If there is a plus to the waiting, tough fights, and times, it’s that Cintron has had a chance to get comfortable with his new trainer and style.
“It took me about two fights,” Cintron explained about the new surroundings and training habits. “Just like boxing more, giving more angles, more movement whereas, before, I was more square, coming forward, trying to box, but really not sure. I’m a lot more comfortable now.”
If there is a knock on his new style, it’s that Cintron has moved away from the aggressive power-puncher he once was at welterweight and has become more the boxer/puncher. But he chalks it up to the new style and learning its nuances.
“I still have the power,” he said. “I really haven’t shown it too much in the fights because, at the time, I was still getting comfortable with it. Whereas now, I’ve been doing great with this type of style. I think my power’s going to show May 8.”
At age 30 and with two KO losses on his record, some might write Cintron off as a fighter about to hit the other side of the hill, so to speak. He doesn’t see it that way at all. In fact, to him, this is only the beginning.
“To me, I honestly feel like this is the beginning of my career,” he explained. “I didn’t have that many amateur fights. I had 27 fights, so I was pretty much just learning as I go. This is the beginning of my career and I am feeling really comfortable with the type of style that Ronnie has taught me.”
If there is a fighter prepared to handle a southpaw fighter, it’s Kermit Cintron. Besides the fight with Martinez, Cintron spent years in the stable of Manny Steward sparring young Andy Lee, a lanky middleweight southpaw whose gym wars with Cintron were a trial by fire. What that time left Cintron with is the removal of the sense of mystery many fighters have when facing their lefty brethren.

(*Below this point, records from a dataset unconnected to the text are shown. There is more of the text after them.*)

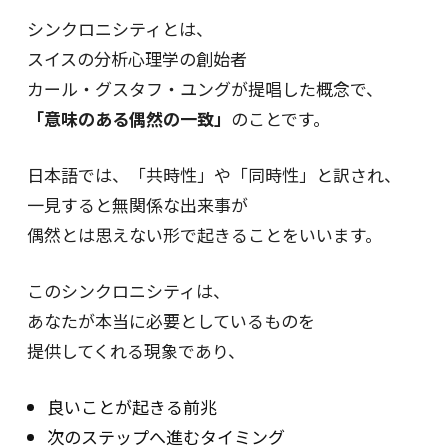
シンクロニシティとは、
スイスの分析心理学の創始者
カール・グスタフ・ユングが提唱した概念で、
「意味のある偶然の一致」
のことです。
日本語では、「共時性」や「同時性」と訳され、
一見すると無関係な出来事が
偶然とは思えない形で起きることをいいます。
このシンクロニシティは、
あなたが本当に必要としているものを
提供してくれる現象であり、
良いことが起きる前兆
次のステップへ進むタイミング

“You have those slick type of southpaws like Martinez,” Cintron explained when asked to compare other southpaws to Williams. “Andy Lee, who I sparred with a bunch of times, he’s not that type. He’s a southpaw who comes forward, doesn’t really give you that look of always moving around or whatever. [Williams] just comes straight forward and he’s easy to be hit. I’m not going to have a problem with him. [Williams] throws his combinations, it’s not just one or two punches. He’ll throw three-to-four-to-five punch combinations. That’s one thing that he does very well. But then again, he does get hit a lot.”

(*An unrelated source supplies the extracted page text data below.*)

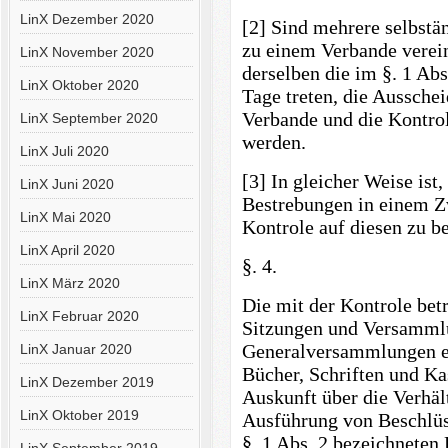
LinX Dezember 2020
[2] Sind mehrere selbstä
zu einem Verbande verein
LinX November 2020
derselben die im §. 1 Ab
LinX Oktober 2020
Tage treten, die Aussche
Verbande und die Kontro
LinX September 2020
werden.
LinX Juli 2020
[3] In gleicher Weise ist
LinX Juni 2020
Bestrebungen in einem Zw
LinX Mai 2020
Kontrole auf diesen zu b
LinX April 2020
§. 4.
LinX März 2020
Die mit der Kontrole betr
LinX Februar 2020
Sitzungen und Versamml
Generalversammlungen ei
LinX Januar 2020
Bücher, Schriften und Ka
LinX Dezember 2019
Auskunft über die Verhält
LinX Oktober 2019
Ausführung von Beschlüs
§. 1 Abs. 2 bezeichneten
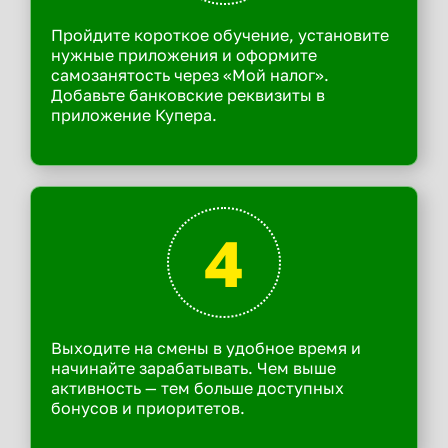
Пройдите короткое обучение, установите
нужные приложения и оформите
самозанятость через «Мой налог».
Добавьте банковские реквизиты в
приложение Купера.
4
Выходите на смены в удобное время и
начинайте зарабатывать. Чем выше
активность — тем больше доступных
бонусов и приоритетов.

I’ve interviewed Cintron a bunch of times. More than I can recall, off the top of my head. However, we have only met three times in person, for interviews. Out of all those times, both on the phone or in person, this was the most relaxed and confident I have seen him. Shy by nature, Cintron was warm and friendly, self-deprecating and honest in his answers. It seemed as if he had finally hit a place of inner peace and was now benefiting from the comfort of that. Nothing made that more clear to me than his answer to the question of whether or not he was the underdog in this fight.

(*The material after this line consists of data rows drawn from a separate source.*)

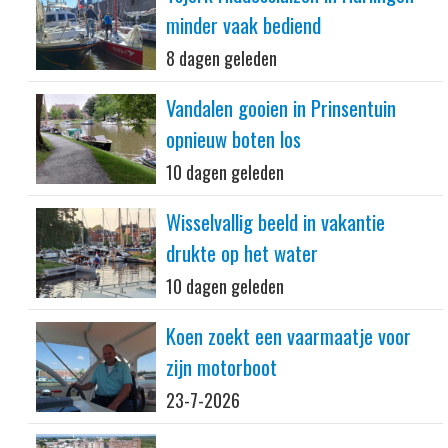
minder vaak bediend
8 dagen geleden
Vandalen gooien in Prinsentuin
opnieuw boten los
10 dagen geleden
Wisselvallig beeld in vakantie
drukte op het water
10 dagen geleden
Koen zoekt een vaarmaatje voor
zijn motorboot
23-7-2026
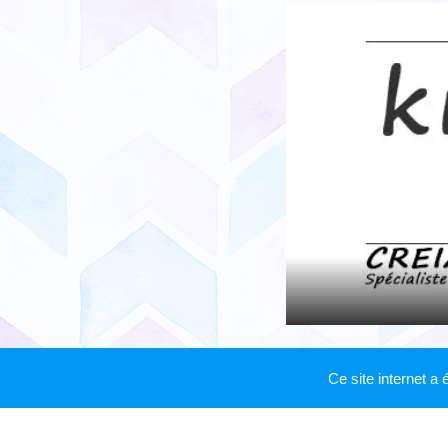
Ce site internet a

“I’m always the underdog. Always. Always the underdog, no matter what fight it is,” he said with an immediate laugh and a ready smile. The answer and role didn’t seem to bother him in the least. It was as if he preferred it this way. “To me, I just go and give it 110%. I always want to come out of there victorious. And that’s my plan: To come out of there with a knockout or by decision. As long as I come out victorious."